[Verilen görev 1]
Hacettepe sergisi metninde "Türk Sanat ortamının" ile "da etkide bulunmaktadır." arasındaki kısmı, her ikisi de dahil olmak üzere, değiştirmeden kopyalayın.
[Verilen görev 2]
Hacettepe Sanat ve Tasarım Sergisi'ne ilişkin metni, son cümlesinden sonra gelecek şekilde sürdürün.

[Seçilmiş metin parçası]

+++

Hacettepe Sanat ve Tasarım Sergisi

27 Haziran -26 Temmuz  2019

Hacettepe Üniversitesi Güzel Sanatlar Fakültesi son sınıf öğrencilerinin yapıtlarından oluşan Bakış, Zaman, Zemin başlıklı 2019 Sanat ve Tasarım Sergisi, 27 Haziran-26 Temmuz 2019 tarihleri arasında CerModern’de.Bakış Zaman Zemin

 

I Benzer Maceralar, Kesişen Yollar

 

Türk Sanat ortamının küresel ortamda geçirdiği değişim bir tür dalga halinde aşağılara etkisini göstermektedir. Uluslararası atmosferde görülen etkileşimli değişim hemen değilse de giderek aşağılarda, yerelde, okullar düzeyinde, galerilerde, müze, koleksiyon oluşturma ve mesleki yazın alanlarına da etkide bulunmaktadır.

+++

[Veri kümesi öğeleri]
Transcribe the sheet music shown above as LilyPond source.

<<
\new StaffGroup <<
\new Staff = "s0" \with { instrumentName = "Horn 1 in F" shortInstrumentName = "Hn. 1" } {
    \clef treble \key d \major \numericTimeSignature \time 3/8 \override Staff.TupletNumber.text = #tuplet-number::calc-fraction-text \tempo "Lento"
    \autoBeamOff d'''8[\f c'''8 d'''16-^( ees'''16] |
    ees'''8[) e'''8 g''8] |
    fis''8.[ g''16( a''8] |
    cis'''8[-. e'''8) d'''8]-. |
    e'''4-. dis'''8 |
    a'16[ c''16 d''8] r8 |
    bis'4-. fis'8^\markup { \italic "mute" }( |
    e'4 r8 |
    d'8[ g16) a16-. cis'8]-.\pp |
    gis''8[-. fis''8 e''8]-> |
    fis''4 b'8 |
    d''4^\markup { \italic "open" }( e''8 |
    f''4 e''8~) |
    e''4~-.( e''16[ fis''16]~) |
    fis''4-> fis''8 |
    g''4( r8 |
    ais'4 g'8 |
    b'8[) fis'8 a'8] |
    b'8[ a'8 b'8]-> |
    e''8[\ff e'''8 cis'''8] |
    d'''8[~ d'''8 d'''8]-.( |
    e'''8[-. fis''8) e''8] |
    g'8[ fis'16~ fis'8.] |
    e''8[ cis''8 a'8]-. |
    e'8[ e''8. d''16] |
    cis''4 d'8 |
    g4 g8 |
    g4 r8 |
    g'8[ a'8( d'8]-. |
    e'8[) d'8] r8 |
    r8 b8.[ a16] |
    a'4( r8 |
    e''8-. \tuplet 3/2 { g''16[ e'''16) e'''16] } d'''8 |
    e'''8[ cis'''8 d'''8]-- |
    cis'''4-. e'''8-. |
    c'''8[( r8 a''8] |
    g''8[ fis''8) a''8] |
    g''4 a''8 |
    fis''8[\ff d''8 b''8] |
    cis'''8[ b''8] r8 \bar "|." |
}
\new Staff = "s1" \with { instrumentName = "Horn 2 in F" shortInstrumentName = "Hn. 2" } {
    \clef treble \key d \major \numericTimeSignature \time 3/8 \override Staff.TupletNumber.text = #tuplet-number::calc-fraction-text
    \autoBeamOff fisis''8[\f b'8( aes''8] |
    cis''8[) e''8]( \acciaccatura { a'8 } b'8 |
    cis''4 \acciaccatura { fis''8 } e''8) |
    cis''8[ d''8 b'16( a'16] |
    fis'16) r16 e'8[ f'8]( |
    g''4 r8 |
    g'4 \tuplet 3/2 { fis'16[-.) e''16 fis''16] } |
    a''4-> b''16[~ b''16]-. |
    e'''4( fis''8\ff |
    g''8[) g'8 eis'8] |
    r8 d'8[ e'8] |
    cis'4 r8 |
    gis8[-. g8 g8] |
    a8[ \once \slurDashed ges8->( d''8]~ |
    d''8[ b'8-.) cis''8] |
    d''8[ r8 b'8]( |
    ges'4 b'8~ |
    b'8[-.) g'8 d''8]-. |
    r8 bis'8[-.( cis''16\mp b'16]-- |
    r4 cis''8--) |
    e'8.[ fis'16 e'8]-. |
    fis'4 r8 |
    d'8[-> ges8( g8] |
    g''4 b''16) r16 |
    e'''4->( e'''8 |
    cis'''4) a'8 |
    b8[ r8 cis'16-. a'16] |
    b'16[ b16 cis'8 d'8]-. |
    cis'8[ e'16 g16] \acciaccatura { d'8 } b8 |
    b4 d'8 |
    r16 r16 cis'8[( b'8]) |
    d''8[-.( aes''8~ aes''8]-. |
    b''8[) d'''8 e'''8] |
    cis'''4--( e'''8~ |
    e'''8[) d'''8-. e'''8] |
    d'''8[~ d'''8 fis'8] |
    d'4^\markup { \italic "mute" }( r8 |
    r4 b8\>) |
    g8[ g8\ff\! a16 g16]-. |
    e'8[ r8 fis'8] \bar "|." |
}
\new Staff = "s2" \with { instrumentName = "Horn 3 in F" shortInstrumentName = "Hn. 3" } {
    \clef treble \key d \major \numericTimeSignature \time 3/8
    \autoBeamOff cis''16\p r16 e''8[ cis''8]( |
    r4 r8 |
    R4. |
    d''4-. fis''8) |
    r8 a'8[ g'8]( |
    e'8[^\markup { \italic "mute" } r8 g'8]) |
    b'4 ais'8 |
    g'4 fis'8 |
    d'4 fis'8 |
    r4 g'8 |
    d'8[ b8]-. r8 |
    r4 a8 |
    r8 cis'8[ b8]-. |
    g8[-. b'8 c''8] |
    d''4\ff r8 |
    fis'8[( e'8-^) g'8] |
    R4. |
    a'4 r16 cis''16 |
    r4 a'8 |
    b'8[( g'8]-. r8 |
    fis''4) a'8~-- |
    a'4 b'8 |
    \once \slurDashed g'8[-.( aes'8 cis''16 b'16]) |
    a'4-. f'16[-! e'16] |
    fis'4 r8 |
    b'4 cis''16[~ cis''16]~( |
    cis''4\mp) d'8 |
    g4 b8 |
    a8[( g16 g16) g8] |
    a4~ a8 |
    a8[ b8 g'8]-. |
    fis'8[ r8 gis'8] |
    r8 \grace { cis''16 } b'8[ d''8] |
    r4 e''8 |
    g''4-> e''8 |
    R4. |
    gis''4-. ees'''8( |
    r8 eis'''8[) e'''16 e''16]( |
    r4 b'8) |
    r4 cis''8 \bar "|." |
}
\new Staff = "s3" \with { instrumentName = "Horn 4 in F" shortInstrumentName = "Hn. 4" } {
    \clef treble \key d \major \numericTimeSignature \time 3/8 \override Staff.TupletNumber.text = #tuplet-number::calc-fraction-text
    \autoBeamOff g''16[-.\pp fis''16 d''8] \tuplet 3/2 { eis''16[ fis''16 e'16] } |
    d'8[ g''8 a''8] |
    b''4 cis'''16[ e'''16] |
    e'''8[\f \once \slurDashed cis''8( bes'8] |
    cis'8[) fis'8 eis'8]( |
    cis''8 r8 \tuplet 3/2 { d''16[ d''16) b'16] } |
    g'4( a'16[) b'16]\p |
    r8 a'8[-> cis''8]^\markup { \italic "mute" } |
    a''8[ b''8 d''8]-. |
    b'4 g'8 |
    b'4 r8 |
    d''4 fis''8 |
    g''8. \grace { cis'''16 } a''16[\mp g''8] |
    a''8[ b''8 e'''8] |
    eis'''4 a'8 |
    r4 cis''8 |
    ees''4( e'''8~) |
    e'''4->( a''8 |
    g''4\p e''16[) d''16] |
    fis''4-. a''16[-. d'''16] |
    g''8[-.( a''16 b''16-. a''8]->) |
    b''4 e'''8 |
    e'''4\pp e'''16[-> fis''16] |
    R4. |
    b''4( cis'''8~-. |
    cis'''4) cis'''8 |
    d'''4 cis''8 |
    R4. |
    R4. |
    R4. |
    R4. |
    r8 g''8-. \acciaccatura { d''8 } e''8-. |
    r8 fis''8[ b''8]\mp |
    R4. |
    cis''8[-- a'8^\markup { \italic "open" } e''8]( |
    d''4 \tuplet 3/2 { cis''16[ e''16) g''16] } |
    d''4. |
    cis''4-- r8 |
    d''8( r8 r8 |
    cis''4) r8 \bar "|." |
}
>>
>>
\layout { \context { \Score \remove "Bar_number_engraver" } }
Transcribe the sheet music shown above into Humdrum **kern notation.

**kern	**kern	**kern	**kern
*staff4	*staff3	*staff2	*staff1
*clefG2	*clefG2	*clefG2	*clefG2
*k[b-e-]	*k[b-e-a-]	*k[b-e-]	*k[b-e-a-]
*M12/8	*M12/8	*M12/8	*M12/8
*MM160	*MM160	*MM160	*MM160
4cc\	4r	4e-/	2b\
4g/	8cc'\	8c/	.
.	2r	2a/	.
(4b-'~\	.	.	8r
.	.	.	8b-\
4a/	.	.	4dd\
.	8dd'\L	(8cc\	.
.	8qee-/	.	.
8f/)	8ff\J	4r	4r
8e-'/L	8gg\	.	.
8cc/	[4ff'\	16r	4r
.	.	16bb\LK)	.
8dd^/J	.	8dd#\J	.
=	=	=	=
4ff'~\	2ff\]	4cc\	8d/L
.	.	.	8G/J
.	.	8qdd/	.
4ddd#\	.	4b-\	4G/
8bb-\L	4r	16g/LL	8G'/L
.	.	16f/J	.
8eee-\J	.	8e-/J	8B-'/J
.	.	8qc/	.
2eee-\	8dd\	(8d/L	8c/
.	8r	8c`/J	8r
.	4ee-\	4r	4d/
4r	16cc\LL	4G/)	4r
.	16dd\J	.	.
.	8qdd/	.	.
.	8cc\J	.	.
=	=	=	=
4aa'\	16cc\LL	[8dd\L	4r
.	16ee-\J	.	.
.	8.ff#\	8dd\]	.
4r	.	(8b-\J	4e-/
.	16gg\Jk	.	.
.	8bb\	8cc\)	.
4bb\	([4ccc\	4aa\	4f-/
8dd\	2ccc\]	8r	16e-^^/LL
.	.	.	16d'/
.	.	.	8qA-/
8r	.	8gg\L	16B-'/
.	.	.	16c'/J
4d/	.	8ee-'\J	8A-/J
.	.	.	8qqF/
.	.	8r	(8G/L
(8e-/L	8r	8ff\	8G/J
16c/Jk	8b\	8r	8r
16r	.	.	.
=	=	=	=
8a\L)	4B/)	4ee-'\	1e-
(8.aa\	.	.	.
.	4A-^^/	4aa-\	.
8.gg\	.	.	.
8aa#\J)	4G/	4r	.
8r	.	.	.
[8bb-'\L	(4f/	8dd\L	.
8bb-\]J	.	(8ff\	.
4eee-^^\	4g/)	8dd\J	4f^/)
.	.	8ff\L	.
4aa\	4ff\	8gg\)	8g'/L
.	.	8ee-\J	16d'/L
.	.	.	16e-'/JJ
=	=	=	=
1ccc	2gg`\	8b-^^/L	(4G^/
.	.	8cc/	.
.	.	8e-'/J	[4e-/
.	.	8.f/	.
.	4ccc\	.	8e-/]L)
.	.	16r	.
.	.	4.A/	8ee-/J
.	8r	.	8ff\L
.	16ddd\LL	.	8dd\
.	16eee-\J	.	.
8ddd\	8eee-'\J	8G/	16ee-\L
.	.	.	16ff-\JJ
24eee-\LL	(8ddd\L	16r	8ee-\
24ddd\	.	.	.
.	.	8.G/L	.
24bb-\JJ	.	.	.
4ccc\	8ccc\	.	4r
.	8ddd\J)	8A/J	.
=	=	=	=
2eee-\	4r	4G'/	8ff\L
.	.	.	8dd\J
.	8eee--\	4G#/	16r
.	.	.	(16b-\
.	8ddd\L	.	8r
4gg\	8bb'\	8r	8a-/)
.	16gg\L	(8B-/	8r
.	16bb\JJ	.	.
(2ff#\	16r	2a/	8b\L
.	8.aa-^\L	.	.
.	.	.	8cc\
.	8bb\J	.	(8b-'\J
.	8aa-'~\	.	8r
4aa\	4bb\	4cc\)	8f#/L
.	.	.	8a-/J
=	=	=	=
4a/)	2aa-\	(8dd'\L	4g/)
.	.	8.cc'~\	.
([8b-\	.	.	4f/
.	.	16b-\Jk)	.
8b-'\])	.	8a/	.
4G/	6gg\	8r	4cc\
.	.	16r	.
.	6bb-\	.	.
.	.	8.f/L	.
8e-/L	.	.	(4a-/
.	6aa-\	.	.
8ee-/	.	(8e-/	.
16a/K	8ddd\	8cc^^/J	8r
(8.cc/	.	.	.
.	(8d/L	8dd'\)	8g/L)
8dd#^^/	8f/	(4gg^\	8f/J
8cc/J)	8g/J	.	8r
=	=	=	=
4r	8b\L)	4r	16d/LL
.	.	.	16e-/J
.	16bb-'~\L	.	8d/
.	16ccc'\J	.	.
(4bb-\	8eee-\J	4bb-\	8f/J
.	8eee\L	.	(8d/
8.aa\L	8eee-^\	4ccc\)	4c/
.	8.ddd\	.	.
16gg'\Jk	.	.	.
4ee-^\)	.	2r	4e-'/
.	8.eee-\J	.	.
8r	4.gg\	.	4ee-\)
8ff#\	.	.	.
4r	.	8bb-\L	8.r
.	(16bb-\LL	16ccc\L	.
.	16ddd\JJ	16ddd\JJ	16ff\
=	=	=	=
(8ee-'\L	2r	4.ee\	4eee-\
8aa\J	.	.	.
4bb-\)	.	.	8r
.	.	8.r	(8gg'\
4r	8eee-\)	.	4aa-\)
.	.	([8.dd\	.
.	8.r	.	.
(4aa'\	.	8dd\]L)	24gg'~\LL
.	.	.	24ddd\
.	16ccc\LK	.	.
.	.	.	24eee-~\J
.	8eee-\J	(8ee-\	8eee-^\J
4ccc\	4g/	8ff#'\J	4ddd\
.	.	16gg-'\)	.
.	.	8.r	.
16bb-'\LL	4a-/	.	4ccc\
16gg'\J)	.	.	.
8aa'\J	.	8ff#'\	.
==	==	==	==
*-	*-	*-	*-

+++

[Doğru yanıt 1]
Türk Sanat ortamının küresel ortamda geçirdiği değişim bir tür dalga halinde aşağılara etkisini göstermektedir. Uluslararası atmosferde görülen etkileşimli değişim hemen değilse de giderek aşağılarda, yerelde, okullar düzeyinde, galerilerde, müze, koleksiyon oluşturma ve mesleki yazın alanlarına da etkide bulunmaktadır.

[Doğru yanıt 2]
Bu küreselleşme sürecinde sanatın nedirliği değişip evrildiği gibi, sergilerin ele alınış, kotarılış, bir araya getiriliş biçimi de o arada değişti. Sergi oluşturma biçimi, nasıl düşünüldüğünü, nelerle uğraşıldığını, ne türden ürün verildiğini, nelerin hedeflenip, yüzünüzü nereye döndüğünüzün biçimine ilişkin çeşitli düzeylerde ipuçları verir.  Nihayetinde sergi sadece bir başlangıç değil, bir sürecin sonucudur. Ya da bir sürecin sonuna ilişkin ipuçları verse de yeni bir başlangıca, geleceğe ilişkin yepyeni bir süreçtir. Bize gelince, kompartımanlar halinde örgütlenen bölümlerimizin, hocalarımızın, öğrencilerimizin çeşitli düzeylerde düşünme, sentez yapma üretme süreçlerinin son durağıdır sergi anları. Bu nedenle sergi günleri şimdi nerede olduğumuzu gösterirken nereye yönelmemiz gerektiği hakkında da bilgi verir. Sanatın ve tasarımın görevi zaten yepyeni, denenmemiş, sınanmamış önermeler olacağına göre bu durumu her defa yenibaştan düşünmeliyiz. Hem alanlarımızın tasarımsal ihtiyaçlarını gidermeli hem de sanatın kendi iç işleyişinin, bir arada başka bir bağlamda buluşma, dünyalar yaratma deneyimine yaslanmalıyız. Okulun tabii ki üst üste binmiş yönelimlerinden biri de bu gibi çıkarımlar olmalıdır.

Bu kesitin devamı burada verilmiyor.